## [Given problem 1]
Can you quote the Karen Nyberg profile word for word, beginning at "On July 16, 2013, American" and stopping after "of data cables."?
## [Given problem 2]
Could you extend the Karen Nyberg profile past its last sentence?

== Text excerpt

Social-media savvy astronaut Karen Nyberg is an engineer, an inventor, an athlete, a science communicator, a crafter, and a mom. A look inside her otherworldly career—and the grit that got her there. By Rose Cahalan

On July 16, 2013, American astronaut Karen Nyberg, MS ’96, PhD ’98, waited inside the International Space Station—in orbit 220 miles over the Earth—as her colleagues Luca Parmitano and Chris Cassidy went on a spacewalk, floating in pitch darkness. White cords tethered the men to the outside of the football field-sized space station. For an hour and a half, they did routine maintenance tasks, such as installing a pair of data cables.

Then Parmitano felt something wet on the back of his neck. At first he hoped it was just sweat—weighing in at 280 pounds (on Earth) of nylon, mylar, and steel, spacesuits aren’t exactly comfortable—but it felt cold, and it was increasing steadily. His suit’s cooling system was leaking. A slick coat of water blanketed his eyes, ears, and nose as his helmet flooded completely. He would later describe the sensation as “being a goldfish in a fishbowl.” As Mission Control aborted the spacewalk and Parmitano headed back, he could barely see or hear. He was drowning in space.

After 14 years in the astronaut corps, Nyberg had built a reputation for being cool under pressure, as well as creative and media-savvy. Her skillful use of social media—iconnearly 100,000 people watch on Twitter as she posts breathtaking photos from space—had helped refresh NASA’s time-worn public image. But now she’d arrived at a moment where all of that faded away. All that mattered was getting her crewmate safely back inside.

====
== Information provided

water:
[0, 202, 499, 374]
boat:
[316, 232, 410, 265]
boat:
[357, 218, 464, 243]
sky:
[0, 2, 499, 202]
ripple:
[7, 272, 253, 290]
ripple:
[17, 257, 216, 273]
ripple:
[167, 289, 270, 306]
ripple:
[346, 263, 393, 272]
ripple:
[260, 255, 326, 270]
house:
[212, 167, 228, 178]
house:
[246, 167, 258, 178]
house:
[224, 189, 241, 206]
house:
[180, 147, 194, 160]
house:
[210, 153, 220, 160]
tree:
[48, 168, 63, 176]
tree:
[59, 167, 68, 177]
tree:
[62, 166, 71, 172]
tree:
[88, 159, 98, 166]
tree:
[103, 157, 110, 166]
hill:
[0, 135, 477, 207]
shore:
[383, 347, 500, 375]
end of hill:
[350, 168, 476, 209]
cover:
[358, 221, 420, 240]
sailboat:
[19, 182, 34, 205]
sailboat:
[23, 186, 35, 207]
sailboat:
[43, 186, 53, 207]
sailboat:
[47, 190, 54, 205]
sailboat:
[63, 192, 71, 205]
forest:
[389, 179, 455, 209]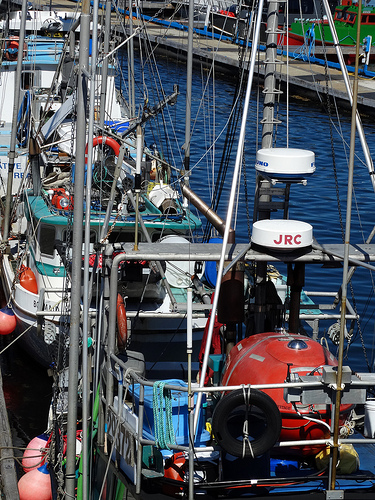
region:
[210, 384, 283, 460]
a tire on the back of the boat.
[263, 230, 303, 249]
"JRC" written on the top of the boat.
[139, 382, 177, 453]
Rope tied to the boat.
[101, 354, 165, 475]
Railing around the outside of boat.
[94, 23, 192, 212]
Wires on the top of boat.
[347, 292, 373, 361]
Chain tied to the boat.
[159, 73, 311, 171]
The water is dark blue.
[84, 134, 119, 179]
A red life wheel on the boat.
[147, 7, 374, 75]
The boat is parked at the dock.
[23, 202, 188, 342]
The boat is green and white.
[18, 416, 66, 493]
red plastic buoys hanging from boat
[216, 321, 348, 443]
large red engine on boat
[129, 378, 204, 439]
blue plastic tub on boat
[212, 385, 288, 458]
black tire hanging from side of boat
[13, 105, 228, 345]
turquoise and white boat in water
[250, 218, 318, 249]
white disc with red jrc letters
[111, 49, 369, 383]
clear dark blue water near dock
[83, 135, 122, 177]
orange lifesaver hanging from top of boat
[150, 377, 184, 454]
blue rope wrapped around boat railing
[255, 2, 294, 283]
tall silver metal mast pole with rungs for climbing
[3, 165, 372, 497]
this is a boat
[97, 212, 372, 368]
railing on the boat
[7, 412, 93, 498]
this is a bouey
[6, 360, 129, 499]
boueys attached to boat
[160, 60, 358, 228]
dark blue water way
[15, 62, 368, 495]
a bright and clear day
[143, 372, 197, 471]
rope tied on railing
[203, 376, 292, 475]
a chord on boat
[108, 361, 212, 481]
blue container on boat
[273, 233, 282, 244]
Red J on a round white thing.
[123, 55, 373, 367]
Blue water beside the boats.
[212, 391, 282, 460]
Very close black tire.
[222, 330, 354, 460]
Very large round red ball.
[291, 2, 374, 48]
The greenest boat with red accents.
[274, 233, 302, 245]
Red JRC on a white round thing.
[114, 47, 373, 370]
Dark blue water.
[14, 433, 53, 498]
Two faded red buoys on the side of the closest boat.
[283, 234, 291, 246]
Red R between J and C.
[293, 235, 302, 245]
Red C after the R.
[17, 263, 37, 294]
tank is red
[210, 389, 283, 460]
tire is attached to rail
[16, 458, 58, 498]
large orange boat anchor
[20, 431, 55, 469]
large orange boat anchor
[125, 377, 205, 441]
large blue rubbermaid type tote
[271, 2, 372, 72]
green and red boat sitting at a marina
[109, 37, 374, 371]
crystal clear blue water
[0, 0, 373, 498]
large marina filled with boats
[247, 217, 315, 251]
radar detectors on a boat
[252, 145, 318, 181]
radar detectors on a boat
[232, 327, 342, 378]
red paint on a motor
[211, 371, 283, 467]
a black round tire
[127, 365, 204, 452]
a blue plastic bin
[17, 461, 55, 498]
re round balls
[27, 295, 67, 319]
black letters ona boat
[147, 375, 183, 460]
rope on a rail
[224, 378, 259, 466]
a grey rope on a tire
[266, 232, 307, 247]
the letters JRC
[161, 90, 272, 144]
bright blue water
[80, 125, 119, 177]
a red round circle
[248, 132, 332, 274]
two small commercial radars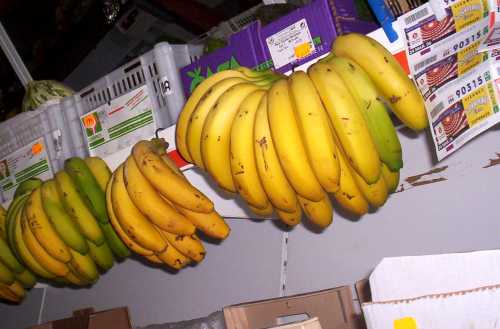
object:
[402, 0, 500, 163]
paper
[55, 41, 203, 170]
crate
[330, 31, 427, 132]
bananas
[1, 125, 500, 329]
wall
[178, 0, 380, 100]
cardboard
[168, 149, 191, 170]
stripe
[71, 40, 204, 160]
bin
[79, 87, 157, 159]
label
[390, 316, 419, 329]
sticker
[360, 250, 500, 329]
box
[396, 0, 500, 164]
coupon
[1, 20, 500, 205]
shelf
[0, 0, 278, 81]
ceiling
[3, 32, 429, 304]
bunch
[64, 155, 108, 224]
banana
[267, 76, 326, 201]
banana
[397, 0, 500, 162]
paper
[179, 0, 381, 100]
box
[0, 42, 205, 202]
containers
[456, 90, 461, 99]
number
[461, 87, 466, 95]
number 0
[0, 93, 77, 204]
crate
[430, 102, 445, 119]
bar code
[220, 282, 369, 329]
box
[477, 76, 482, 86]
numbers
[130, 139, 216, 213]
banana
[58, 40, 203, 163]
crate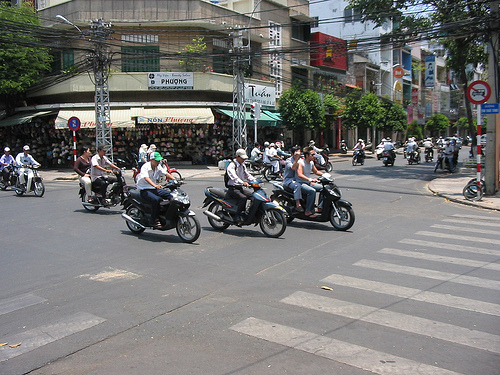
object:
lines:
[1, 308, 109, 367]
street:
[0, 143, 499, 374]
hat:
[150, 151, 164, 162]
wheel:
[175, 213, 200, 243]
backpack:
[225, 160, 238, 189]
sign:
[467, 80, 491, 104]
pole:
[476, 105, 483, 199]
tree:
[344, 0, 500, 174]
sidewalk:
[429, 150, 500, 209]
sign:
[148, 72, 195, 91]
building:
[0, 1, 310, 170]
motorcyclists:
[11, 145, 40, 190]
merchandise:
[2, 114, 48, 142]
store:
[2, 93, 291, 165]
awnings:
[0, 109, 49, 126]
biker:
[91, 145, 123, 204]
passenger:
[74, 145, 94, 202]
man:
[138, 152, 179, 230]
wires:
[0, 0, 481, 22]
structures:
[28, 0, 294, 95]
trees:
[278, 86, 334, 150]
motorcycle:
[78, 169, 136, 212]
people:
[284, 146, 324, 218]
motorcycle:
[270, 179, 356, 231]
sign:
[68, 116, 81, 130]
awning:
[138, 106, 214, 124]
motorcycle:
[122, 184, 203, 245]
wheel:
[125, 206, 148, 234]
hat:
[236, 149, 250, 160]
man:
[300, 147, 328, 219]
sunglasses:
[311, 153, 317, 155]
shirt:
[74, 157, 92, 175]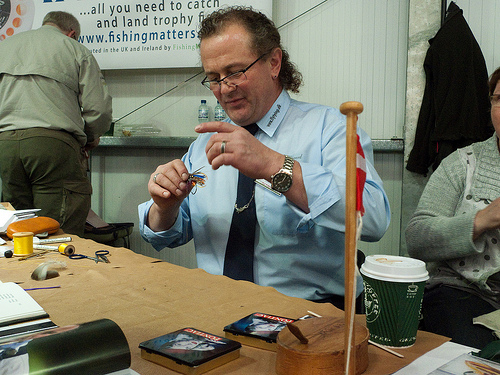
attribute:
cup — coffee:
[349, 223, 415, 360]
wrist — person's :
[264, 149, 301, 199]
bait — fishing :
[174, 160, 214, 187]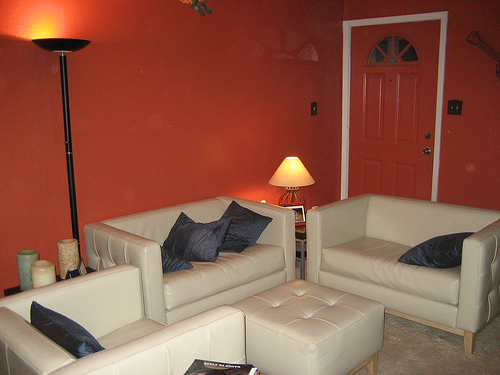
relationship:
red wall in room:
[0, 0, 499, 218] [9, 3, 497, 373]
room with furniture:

====
== Information provided

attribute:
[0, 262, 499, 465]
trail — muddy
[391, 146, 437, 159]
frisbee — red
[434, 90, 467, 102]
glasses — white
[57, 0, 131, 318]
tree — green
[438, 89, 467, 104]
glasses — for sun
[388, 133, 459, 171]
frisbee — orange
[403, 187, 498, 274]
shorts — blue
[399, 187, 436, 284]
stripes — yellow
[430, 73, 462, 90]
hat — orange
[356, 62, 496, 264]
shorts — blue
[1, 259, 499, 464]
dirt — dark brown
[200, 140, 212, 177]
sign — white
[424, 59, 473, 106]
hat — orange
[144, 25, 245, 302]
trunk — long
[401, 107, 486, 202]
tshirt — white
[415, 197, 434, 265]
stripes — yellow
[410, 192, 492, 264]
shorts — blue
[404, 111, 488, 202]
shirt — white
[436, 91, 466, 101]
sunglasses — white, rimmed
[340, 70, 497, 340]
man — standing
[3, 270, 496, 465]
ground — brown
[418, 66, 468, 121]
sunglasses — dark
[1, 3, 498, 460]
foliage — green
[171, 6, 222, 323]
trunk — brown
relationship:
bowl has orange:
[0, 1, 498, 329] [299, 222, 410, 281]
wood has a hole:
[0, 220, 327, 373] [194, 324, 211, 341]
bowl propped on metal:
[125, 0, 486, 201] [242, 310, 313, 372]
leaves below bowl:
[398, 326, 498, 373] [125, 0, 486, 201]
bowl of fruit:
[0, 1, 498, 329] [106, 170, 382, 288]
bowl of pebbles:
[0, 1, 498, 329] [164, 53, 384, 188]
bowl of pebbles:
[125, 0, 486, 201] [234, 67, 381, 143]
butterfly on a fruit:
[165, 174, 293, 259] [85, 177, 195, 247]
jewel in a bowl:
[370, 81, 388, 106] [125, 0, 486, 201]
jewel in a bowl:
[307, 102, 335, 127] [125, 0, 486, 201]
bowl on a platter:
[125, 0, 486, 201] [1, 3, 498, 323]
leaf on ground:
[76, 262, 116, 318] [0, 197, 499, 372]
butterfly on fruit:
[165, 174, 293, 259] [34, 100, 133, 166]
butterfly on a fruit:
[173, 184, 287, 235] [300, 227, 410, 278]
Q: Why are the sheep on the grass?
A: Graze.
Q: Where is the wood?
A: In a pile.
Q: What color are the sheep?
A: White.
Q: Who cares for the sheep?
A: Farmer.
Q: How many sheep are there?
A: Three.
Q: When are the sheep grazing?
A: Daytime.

====
== Information provided

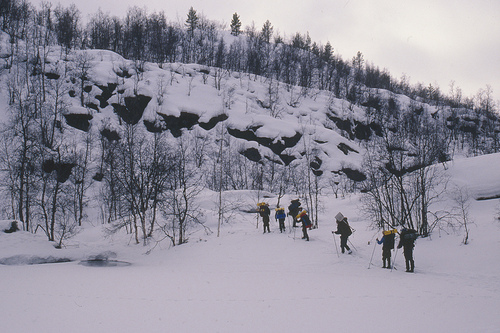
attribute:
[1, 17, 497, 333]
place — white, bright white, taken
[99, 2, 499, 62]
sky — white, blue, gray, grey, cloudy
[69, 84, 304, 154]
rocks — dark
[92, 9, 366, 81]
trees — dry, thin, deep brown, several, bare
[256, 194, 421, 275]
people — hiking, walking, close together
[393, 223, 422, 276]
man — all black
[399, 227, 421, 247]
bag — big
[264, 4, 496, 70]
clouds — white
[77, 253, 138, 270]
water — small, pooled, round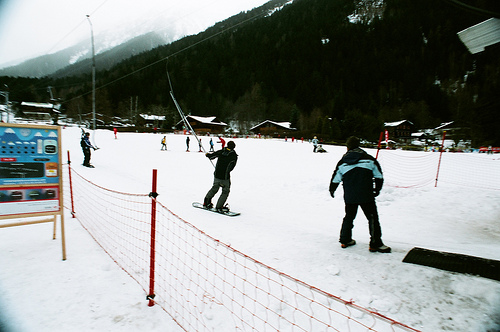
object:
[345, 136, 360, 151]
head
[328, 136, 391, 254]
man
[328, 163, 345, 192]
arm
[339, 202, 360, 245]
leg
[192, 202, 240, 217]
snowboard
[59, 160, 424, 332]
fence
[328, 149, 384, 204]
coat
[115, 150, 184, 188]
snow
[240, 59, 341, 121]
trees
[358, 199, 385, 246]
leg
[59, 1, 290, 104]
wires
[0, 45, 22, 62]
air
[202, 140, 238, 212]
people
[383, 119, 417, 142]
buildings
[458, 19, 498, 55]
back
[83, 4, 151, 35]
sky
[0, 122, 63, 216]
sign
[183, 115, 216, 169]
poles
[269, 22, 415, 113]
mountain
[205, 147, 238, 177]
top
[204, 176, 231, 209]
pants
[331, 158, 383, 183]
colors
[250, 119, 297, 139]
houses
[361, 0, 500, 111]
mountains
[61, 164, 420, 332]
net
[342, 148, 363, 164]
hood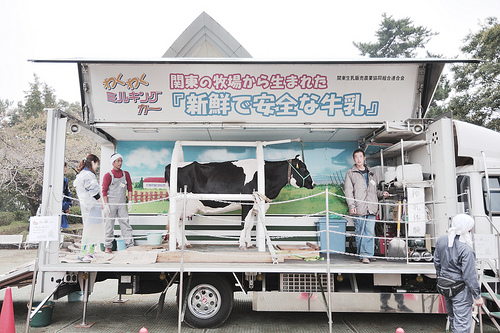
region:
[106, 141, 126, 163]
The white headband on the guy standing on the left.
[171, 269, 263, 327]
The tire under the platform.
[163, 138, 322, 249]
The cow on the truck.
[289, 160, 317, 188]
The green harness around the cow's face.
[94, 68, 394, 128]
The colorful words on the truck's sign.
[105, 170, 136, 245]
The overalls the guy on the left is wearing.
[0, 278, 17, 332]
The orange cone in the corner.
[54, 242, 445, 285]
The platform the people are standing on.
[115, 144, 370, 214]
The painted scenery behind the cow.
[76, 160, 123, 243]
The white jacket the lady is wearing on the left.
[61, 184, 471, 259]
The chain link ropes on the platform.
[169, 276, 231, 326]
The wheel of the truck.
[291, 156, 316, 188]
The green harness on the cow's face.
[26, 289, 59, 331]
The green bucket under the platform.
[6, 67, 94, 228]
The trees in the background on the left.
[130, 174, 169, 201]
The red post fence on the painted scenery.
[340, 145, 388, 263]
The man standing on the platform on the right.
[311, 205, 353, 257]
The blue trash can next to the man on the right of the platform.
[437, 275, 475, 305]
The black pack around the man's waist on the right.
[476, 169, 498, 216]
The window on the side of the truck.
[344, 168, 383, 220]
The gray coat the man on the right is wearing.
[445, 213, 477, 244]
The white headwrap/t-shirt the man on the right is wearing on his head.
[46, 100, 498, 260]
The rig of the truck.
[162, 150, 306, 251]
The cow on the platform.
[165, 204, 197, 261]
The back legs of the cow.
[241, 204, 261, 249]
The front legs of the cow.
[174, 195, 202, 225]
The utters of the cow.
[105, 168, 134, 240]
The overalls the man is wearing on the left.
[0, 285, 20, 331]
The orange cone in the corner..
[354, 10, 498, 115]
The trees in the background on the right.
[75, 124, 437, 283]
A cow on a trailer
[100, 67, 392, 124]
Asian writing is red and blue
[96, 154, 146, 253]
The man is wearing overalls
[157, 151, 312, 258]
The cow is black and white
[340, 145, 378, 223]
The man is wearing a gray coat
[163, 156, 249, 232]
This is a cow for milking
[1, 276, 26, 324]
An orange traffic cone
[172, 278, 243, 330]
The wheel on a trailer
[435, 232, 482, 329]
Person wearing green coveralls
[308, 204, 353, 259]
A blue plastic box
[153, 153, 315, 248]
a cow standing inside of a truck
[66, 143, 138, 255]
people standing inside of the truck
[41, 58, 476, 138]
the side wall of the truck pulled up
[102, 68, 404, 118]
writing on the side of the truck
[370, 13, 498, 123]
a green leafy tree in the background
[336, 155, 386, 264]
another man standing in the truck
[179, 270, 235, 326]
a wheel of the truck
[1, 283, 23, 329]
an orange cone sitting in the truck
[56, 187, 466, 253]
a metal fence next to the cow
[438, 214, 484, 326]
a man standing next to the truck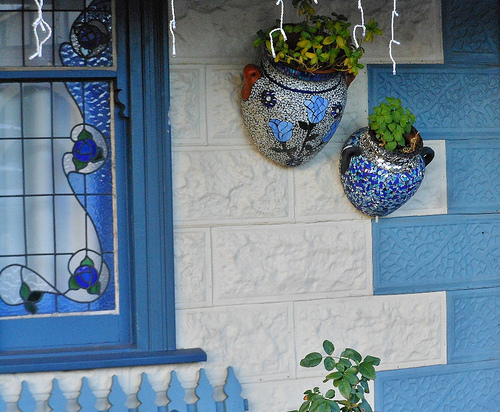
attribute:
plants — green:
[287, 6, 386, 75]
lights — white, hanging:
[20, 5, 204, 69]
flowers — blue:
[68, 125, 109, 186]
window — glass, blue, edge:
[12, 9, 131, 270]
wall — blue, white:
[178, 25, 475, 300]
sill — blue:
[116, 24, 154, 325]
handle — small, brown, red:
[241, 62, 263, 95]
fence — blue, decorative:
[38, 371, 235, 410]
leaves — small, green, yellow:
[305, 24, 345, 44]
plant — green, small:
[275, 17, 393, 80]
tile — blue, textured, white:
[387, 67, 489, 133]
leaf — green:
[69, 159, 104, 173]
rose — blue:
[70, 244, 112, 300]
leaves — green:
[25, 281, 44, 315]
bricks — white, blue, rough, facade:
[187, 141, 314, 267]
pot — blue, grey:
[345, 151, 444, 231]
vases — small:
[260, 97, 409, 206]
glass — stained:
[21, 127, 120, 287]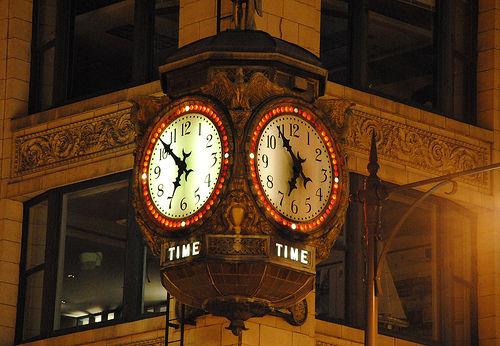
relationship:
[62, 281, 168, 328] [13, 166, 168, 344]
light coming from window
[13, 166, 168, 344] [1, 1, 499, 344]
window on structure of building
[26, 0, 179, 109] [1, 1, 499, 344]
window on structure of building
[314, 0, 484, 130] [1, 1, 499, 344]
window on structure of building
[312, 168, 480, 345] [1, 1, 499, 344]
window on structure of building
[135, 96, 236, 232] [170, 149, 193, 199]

====

## [Result 1]
On July 16, 2013, American astronaut Karen Nyberg, MS ’96, PhD ’98, waited inside the International Space Station—in orbit 220 miles over the Earth—as her colleagues Luca Parmitano and Chris Cassidy went on a spacewalk, floating in pitch darkness. White cords tethered the men to the outside of the football field-sized space station. For an hour and a half, they did routine maintenance tasks, such as installing a pair of data cables.

## [Result 2]
Nyberg could only wait and hope Parmitano was somehow able to find his way back to the airlock by muscle memory alone. If he could make it that far, she could help him. But as he fumbled and struggled to keep his breathing steady in the darkness outside the space station, time was running out. She had a decision to make, one she’d been preparing for since she was a little girl.



Karen Nyberg
icon Nyberg sews a quilt square aboard the Space Station. Courtesy NASA/Johnson Space Center

The population of Vining, Minn., Karen Nyberg’s hometown, was 78 at the 2010 census. Vining has a gas station, a post office, a Lutheran cemetery, a lilac restaurant called the Vining Purple Palace, and not much else. Passing drivers often pull over to marvel at the giant roadside sculptures scattered around town, like the 12-foot-tall, 1,200-pound human foot made from steel and the life-sized elephant crafted entirely from lawnmower blades. They are the work of Karen’s father, Ken Nyberg, a retired construction worker who started welding with leftover materials from job sites. Karen’s mother, Phyllis, who stayed home to raise Karen and her four siblings, now works as the town postmaster.

The lack of light pollution in Vining affords an excellent view of the night sky, which Karen spent ample time admiring as a child. “She was a quiet kid,” remembers Ken, “and she was never a quitter. She played volleyball and basketball, and when other kids would get discouraged if they didn’t win, she just kept right on going.”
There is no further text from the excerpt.